I’ve also gotten much better at not telling him he can’t do certain things with our kids (I just look away when he insists on tossing them 30 feet into the air), and even telling the kids “why don’t you go ask your dad” instead of thinking I need to make every parenting decision on my own.
3. Say Thank You
A little appreciation goes a long way.
We know that the job of mom is usually unappreciated. So much of what we do is never even seen. Clean rooms are messed up before husband gets home. Laundry is never done, dishes are always getting dirty, all of the boo boo kissing, educating, and just giving time is overlooked.
Sometimes we get so wrapped up in feeling unappreciated we don’t stop to ask ourselves “when was the last time I thanked my husband for working hard to provide for our family?”
When you look for the good things to say thank you for you may be amazed by just how many little things you find! I was also surprised by just how much gratitude I got in return. When I started noticing and thanking him for what he did, he started putting more of an effort into thanking me for my contributions as well.
4. Don’t Treat Him Like The Babysitter
When you leave the house and your husband is home with the kids do you call it babysitting? I know I have been guilty of this one!
Dad is not the babysitter, he’s the parent. He doesn’t need to be left with a detailed list of schedules and routines. He doesn’t need to be told how Tommy likes his milk and that Betsy needs to pee before getting in bed.
He is an adult. Men are every bit as capable as women at caring for children. He may not do things exactly as you do, but that’s ok (refer to #2!).
If your husband really is genuinely unable or unwilling to care for your kids then that’s a whole different story. You should never put your children in danger. I get it.
Take the time to think though, have you so completely shut him out that he doesn’t even know the basics of how to make dinner or what time bed is? If so then you have failed him as a spouse, not the other way around.
Let him fail. You may come home to cereal bowls on the table and the toddler put to bed naked, but at least you got a few hours off and the house didn’t burn down!
5. Remember, Parenting is a Team Sport
As in any relationship success comes from open honest communication. No two people will ever agree 100% of the time. Sit down and talk about the pros and cons of different parenting techniques and together come to a compromise that works. In some relationships this may require a third party. We have a therapist, no shame here! We needed help!
Take the time to understand your spouses family of origin and how they affect your spouses thoughts and opinions. You have to be learn when to back down and when to put your foot down. You have to remember your husband is your parenting Co-President, not your intern.
Once you reach an agreement on a specific topic it’s perfectly ok to hold each other accountable. Speak up if things aren’t going according to plan. Counsel together with love and compassion and don’t be afraid to change directions if something isn’t working.

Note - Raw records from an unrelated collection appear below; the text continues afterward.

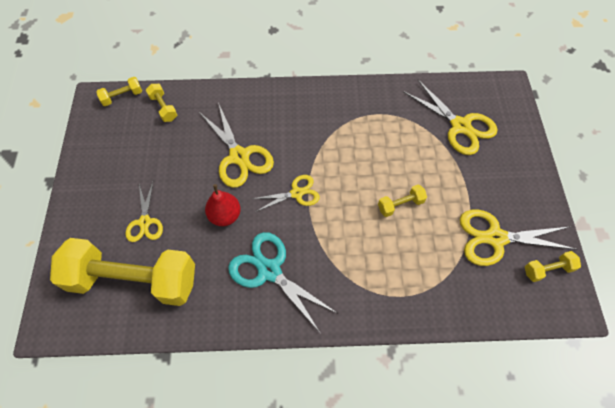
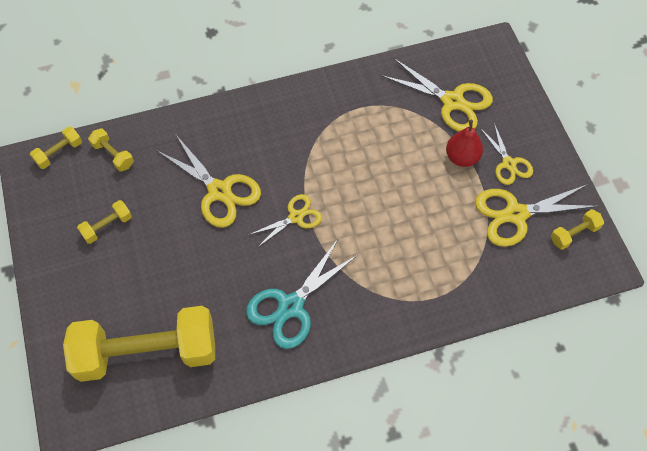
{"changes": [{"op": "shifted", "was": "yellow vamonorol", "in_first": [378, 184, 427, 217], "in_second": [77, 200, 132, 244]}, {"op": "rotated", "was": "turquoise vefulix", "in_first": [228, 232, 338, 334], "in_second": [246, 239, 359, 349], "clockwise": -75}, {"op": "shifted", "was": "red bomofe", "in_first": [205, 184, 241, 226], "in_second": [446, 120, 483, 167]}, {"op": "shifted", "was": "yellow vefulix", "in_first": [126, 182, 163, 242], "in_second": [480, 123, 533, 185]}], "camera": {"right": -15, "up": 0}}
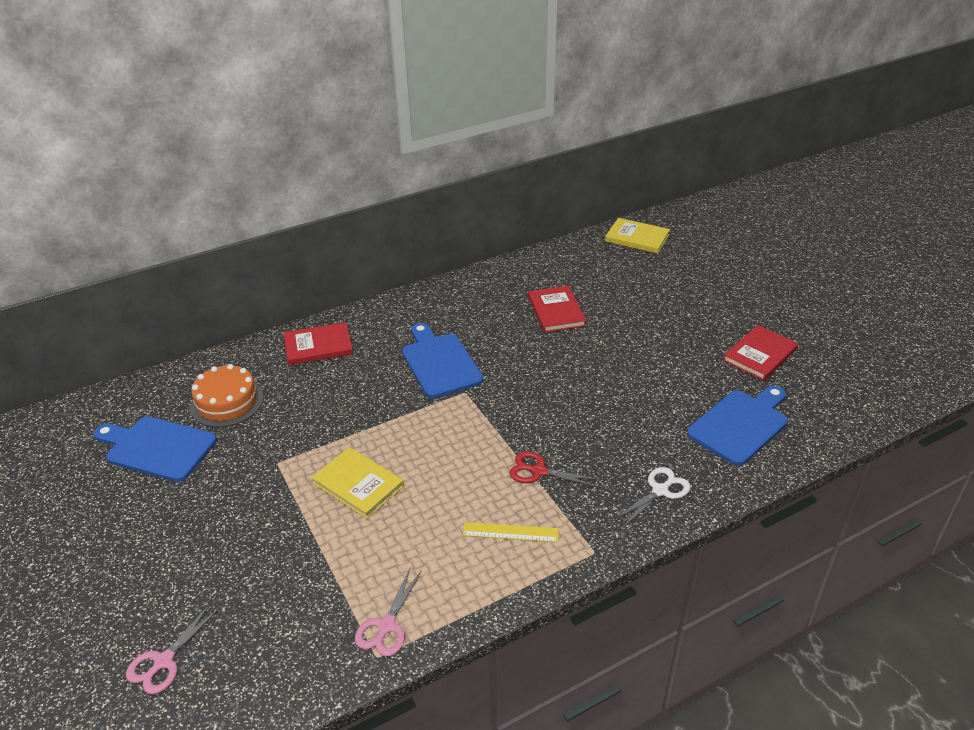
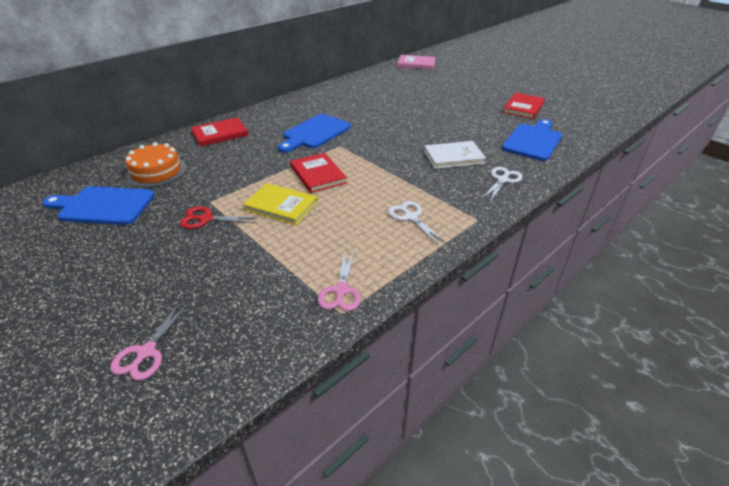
{"changes": [{"op": "shifted", "was": "red vefulix", "in_first": [509, 451, 601, 488], "in_second": [180, 206, 258, 229]}, {"op": "rotated", "was": "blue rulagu", "in_first": [402, 323, 483, 398], "in_second": [278, 114, 351, 153], "clockwise": -105}, {"op": "shifted", "was": "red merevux", "in_first": [528, 286, 586, 333], "in_second": [290, 153, 347, 193]}, {"op": "swapped", "was": "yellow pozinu", "now": "white vefulix", "in_first": [463, 522, 559, 542], "in_second": [388, 201, 447, 246]}, {"op": "repainted", "was": "yellow merevux", "now": "pink merevux", "in_first": [605, 218, 670, 254], "in_second": [397, 55, 436, 70]}, {"op": "new", "now": "white merevux", "in_second": [424, 141, 486, 169]}], "camera": {"right": -15, "up": 0}}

There is No One Size Fits All Solution
As with everything else on this blog I understand that some of you are in abusive relationships, single momming, or have some other situation where this advice doesn’t work. There have definitely been times in my own relationships where I would have ignored most of what this said or been traumatized by it!
Please feel free to flush this entire post down the toilet if this is you and know that I am praying for you to be able to do the very best you can for those precious little ducklings of yours.